ローソク岩の顔崩壊

 凄いショックだ。郷土の誇りである積丹半島ローソク岩」の頭の部分が欠けた、と北海道新聞webが伝えている。以前は海上で雲に乗る観音様にみえたが、いまはただ先の尖った岩にしか見えない。高校時代に通学バスで毎日眺め、札幌、埼玉から帰郷するたびに「帰ってきたなあ」と一息吐いたものだ。最近はトンネルが多くて、少ししか見られない。
 
 昔の中央バス・潮見町停留場の豊浜寄りの海岸通りから、その威厳ある姿にいつも感嘆していた。沖合500メートルに突きでていて、その高さは40メートル。源義経積丹から北上して行ったので、思いを寄せたアイヌのピリカメノコが後を追い、海に身を投げた時にローソク岩に明かりが灯った。地元にはたしかそんな悲劇の伝説があった。

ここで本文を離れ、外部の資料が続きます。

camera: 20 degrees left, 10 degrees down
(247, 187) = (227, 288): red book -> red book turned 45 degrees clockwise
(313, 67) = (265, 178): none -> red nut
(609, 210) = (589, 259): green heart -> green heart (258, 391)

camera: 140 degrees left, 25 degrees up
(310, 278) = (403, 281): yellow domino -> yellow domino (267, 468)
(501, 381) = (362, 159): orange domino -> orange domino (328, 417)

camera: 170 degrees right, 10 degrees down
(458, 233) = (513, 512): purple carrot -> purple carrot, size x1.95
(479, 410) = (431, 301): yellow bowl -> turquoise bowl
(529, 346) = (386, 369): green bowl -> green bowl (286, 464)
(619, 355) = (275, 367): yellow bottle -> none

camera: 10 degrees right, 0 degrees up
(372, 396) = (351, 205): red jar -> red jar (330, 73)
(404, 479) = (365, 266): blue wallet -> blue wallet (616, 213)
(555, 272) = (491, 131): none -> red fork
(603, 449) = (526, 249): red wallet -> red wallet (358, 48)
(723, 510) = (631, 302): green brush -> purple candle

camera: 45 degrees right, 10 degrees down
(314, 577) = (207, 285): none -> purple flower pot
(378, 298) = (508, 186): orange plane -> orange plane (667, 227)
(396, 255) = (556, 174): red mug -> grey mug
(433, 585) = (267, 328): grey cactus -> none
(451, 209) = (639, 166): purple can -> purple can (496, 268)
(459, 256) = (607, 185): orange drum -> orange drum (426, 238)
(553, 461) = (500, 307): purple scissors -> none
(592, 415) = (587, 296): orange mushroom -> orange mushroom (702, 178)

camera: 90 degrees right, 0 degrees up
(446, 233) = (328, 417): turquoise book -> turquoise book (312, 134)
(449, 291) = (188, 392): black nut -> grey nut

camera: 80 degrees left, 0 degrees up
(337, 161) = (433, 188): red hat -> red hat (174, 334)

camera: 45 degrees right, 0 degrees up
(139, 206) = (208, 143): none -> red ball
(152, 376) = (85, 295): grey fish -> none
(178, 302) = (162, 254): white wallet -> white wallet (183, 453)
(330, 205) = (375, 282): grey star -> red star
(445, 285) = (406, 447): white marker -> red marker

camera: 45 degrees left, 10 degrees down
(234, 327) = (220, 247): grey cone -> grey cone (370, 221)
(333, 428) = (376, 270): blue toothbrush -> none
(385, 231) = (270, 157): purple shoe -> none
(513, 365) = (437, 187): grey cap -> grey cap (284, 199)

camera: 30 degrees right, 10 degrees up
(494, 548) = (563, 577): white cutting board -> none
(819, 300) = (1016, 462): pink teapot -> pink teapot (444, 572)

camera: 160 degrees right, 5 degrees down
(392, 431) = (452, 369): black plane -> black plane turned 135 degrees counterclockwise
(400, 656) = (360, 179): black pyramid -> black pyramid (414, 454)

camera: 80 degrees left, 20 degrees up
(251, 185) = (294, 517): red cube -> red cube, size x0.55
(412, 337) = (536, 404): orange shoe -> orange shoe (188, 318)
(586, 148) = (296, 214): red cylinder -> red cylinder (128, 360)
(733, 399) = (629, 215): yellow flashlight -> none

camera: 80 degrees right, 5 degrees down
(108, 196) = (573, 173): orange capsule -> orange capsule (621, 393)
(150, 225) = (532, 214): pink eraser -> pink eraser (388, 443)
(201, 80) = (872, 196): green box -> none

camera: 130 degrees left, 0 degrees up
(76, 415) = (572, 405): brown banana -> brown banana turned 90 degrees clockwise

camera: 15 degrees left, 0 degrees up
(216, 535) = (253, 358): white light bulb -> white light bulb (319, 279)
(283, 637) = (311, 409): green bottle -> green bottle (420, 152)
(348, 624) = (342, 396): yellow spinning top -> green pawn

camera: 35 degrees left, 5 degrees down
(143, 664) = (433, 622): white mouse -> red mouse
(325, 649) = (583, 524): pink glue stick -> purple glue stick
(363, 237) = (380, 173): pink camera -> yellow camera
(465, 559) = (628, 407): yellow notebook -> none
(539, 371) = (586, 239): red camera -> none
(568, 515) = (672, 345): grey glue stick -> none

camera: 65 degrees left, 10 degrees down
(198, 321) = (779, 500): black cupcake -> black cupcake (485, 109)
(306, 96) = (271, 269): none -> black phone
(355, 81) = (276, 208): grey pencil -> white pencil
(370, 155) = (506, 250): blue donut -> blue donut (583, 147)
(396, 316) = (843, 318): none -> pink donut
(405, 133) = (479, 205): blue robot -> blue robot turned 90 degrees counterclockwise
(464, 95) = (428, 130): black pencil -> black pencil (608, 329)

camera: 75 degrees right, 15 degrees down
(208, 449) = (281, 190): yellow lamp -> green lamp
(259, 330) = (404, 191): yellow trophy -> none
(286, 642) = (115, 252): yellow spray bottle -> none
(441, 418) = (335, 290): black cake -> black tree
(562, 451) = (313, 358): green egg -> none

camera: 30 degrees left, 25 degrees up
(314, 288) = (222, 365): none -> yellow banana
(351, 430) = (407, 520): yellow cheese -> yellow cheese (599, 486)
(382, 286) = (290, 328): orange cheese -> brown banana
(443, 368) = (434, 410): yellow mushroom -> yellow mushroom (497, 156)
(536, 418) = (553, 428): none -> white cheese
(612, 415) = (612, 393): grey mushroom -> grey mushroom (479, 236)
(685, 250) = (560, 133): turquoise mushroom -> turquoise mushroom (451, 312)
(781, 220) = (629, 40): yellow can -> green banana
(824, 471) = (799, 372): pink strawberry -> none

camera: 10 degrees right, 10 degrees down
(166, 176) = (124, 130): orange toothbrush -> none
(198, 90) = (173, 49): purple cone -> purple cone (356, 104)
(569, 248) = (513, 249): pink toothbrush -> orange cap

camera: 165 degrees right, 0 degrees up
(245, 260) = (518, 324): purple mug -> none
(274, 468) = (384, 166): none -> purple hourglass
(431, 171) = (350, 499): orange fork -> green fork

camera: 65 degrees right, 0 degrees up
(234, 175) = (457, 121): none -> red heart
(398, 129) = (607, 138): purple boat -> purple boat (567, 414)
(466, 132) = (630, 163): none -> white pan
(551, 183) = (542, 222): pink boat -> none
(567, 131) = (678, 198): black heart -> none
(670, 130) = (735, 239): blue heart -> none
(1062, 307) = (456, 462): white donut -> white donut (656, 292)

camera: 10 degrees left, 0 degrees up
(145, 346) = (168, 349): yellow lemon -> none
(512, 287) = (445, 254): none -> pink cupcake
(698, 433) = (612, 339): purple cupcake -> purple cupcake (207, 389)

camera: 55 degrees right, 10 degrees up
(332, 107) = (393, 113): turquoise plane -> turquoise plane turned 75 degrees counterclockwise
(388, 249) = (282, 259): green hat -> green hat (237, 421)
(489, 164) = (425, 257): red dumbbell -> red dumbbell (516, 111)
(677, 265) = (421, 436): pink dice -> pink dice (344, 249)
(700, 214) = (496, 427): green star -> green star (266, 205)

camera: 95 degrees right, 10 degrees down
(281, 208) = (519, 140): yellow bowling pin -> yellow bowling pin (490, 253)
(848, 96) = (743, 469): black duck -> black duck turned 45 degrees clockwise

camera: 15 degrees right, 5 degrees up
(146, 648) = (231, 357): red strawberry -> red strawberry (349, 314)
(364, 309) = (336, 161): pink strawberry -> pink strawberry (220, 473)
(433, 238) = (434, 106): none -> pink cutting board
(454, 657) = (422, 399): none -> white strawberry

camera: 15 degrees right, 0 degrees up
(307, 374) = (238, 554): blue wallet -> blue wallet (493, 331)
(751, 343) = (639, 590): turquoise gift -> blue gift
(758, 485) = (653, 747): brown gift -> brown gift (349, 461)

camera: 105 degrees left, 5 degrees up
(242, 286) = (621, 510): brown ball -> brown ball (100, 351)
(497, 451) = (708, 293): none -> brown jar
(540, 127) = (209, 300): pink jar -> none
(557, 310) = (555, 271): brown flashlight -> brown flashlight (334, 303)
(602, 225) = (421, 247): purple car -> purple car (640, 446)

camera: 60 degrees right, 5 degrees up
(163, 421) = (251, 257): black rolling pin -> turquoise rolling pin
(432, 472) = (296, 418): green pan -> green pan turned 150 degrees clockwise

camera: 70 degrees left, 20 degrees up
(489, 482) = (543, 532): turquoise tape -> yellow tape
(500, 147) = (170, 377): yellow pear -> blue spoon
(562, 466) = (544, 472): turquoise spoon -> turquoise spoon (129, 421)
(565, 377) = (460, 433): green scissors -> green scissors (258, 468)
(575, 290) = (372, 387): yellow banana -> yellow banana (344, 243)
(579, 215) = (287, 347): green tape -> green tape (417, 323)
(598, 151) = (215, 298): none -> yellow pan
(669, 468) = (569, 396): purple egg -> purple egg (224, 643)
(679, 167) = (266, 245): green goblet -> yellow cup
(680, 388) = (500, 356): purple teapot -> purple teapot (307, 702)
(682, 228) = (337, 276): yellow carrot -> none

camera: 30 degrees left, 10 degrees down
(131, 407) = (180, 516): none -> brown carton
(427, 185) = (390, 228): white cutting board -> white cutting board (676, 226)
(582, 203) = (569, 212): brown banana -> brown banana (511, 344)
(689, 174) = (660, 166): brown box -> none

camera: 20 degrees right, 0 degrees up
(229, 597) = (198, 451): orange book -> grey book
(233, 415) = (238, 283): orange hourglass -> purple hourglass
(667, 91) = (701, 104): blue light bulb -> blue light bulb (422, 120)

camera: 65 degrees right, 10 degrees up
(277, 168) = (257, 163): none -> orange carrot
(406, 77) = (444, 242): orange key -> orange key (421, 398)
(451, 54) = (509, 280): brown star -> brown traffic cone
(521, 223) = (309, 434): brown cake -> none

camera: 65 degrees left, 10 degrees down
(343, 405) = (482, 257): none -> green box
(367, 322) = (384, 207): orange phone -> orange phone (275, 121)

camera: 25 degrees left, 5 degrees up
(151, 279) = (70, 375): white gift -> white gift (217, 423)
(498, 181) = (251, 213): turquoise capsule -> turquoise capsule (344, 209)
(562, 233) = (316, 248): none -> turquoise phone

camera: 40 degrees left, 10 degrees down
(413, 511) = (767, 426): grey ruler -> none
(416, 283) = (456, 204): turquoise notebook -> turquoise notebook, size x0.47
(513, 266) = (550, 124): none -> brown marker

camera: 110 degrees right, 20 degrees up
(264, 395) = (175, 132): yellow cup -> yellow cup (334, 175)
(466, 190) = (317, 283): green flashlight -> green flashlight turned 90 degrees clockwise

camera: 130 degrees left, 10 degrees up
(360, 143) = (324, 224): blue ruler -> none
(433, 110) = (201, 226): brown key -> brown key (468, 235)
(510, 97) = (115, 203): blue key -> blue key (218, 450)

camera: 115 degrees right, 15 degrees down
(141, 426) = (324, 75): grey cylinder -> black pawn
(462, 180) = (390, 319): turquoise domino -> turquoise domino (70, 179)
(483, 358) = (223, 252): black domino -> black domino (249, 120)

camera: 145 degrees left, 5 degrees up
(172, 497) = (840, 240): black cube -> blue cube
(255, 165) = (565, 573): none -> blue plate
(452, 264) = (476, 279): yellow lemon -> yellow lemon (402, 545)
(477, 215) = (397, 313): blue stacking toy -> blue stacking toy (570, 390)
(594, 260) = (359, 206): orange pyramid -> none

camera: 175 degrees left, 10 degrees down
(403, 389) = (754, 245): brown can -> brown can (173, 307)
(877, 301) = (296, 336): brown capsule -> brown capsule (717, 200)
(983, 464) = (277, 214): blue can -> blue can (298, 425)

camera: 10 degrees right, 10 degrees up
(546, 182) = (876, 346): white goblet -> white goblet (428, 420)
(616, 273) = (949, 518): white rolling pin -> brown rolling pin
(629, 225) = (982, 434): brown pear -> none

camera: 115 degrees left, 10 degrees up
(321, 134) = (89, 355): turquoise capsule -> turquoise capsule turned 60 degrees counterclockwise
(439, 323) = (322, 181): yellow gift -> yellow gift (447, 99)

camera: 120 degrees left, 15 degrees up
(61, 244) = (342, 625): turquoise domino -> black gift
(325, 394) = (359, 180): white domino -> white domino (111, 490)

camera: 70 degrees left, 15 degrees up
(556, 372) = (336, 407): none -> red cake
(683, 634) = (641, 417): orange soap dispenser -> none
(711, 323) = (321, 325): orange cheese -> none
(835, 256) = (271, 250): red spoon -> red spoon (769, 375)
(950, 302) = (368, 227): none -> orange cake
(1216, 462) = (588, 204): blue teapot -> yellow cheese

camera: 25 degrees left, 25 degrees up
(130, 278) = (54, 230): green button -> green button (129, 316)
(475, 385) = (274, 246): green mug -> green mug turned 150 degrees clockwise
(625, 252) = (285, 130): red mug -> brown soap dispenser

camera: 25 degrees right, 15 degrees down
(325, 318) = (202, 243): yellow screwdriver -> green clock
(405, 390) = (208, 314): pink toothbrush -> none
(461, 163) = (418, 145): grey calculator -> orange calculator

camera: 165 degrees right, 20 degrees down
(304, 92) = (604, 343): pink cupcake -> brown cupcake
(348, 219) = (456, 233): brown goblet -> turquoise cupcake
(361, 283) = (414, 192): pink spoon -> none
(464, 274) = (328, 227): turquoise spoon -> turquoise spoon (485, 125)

 この冬に崩落したらしい。岩も陸の断崖もこの一帯はもろい岩盤でできている。大地震や雪害で劣化して、ついにこの3月に先端が半分落ちたようだ。子どものころ、古平から余市までの定期船はローソク岩のすぐ側を通った。覗き込んだら青黒い深い海底から岩が大樹のようにそそり立っていた。あれから半世紀、人間も老いるが、風景も老いていく。